They say, “If you remember the ’60s, you weren’t there.” Well, I remember the ’60s–I was in grade school, and it was a very interesting time to be a kid. I clearly remember the Free Speech Movement at UC Berkeley and the semi-infamous phrase, “Don’t trust anybody over 30.” This was the time of free love, hippies, drugs, rock music and a spectacular culture clash that the pundits named “the generation gap.” Concepts like, “do anything you want, as long as you don’t hurt anybody,” pervaded the youth-oriented social consciousness. Madison Avenue called it the “Pepsi Generation,” but it wasn’t –not even close. “F#@k the Establishment!” was the mantra of a very vocal community of singers/songwriters, filmmakers and artists who reflected the innermost feelings of the young and the rebellious.
Fast-forward 40 years and we find ourselves at another generational crossroads. According to The Wall Street Journal, MTV Online is having trouble competing with the likes of MySpace, Yahoo!, AOL and, of course, YouTube. What a surprise!
If 30 was the perceived age of adulthood in the ’60s, those of us living in the temporally accelerated world of Internet time could posit that 20 is the new 30. MTV, at 25 years old, is certainly the establishment for digital natives (kids born into the digital age). So where’s the story?
Well, MTV Networks has carved out a niche in the world of one-to-many communication. In the pool of branded cable networks, MTV is the de facto choice of media buyers looking to reach a youth audience. They have standards and practices that comply with the wishes of the Federal Communications Commission– and, more importantly, those of their advertising clients. They have specific packaging that they offer these advertisers, at rates that can be negotiated on a level playing field by all parties. Well done, MTV.
However, in the online world, no such rules apply. As renegade or radical as MTV was back in the day, the world of online video is exponentially more renegade and radical. Pundits are blaming MTV’s issues on all kinds of stuff that doesn’t ring true. There are only two issues. One can be fixed and one can not. Viacom can’t change the fact that it is a publicly traded corporation. That fact comes with a fairly serious set of restrictions as to conduct and content that can be purveyed. This will make it all but impossible for MTV to accurately reflect the culture of its actual audience.
That being said, MTV Online offers MTV the perfect opportunity to deal with a very real enemy: fragmentation. In a one-to-many environment, MTV must cater to the least common denominator. It must program to the largest possible audience segments. Aggregating viewers that advertisers want to reach is how it earns a living. But the music industry has become impossibly fragmented. Even a catch-all term like rap is only a catch-all to the uninitiated or those unschooled in the art. There are at least three major subsets of rap and a multitude of sub-subsets below them. A quick listen to the aggregated list of the top 40 best-selling songs tells the complete story–and it’s harsh!

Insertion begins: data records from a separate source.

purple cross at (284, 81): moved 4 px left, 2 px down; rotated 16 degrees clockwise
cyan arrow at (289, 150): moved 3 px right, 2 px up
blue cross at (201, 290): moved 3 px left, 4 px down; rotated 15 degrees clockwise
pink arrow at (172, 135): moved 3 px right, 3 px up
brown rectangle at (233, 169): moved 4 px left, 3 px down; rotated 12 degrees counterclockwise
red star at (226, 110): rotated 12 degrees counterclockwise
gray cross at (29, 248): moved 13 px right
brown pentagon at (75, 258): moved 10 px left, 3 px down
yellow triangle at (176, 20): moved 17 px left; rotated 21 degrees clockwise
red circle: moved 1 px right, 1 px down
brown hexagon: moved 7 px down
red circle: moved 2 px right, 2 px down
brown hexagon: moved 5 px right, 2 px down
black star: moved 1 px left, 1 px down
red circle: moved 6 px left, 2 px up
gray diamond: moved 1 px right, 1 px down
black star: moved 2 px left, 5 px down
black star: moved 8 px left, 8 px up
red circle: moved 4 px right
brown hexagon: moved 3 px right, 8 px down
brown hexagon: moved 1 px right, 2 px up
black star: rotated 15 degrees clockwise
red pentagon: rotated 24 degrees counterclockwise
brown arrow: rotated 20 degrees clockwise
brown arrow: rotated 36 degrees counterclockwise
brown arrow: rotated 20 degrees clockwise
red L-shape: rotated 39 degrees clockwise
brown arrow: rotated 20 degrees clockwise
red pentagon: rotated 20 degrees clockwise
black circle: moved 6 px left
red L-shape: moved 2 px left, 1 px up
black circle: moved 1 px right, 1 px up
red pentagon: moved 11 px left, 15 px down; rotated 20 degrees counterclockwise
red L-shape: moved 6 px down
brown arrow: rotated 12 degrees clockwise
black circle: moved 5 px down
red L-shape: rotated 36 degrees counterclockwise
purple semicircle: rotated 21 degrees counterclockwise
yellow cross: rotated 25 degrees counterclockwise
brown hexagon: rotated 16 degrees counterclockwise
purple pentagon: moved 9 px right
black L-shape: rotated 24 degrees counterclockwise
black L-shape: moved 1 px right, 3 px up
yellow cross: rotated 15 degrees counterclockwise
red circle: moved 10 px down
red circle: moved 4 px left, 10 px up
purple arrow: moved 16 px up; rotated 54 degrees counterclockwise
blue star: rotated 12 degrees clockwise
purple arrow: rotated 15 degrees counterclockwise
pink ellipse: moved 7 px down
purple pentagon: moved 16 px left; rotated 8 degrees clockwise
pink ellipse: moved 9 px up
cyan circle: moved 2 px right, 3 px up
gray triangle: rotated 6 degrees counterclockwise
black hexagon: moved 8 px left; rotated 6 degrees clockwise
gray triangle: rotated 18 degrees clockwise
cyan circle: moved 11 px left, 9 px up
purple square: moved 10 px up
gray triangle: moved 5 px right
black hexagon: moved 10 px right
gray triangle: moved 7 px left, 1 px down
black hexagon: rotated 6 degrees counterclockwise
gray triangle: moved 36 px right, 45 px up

The solution can be found in a combination of techniques drawn from dynamic and addressable content management and behavioral targeting. In the one-to-one or one-to-community cloud world of IP provisioned video distribution, content distributors can literally cater to and aggregate communities that are microscopically fragmented in an efficient, profitable way.
The Journal says, “Ms. McGrath, MTV Networks’ head, says Viacom doesn’t have to test the boundaries of acceptable behavior in order to attract a larger audience. The company’s future, she says, rests on its ability to innovate. For example, MTV plans to give consumers the ability to borrow clips for use in creating their own videos.”
She may be right for the wrong reasons. The innovation required is not allowing users to consciously manipulate their programming; what’s really required is a technology that serves users’ individual needs using decision sciences, social networking, tag clouds and other techniques to enable discovery and use the medium as its own art form. This will have to include new, rethought, specially made creative advertisements. You can’t run 30-second television commercials and expect them to sell anything – they’re annoying and people hate them!
MTV may only be 25, but it is already acting old. And, old has been the enemy of young for quite some time. Does MTV have what it takes to compete? Let’s see if we can find someone over 20 to ask.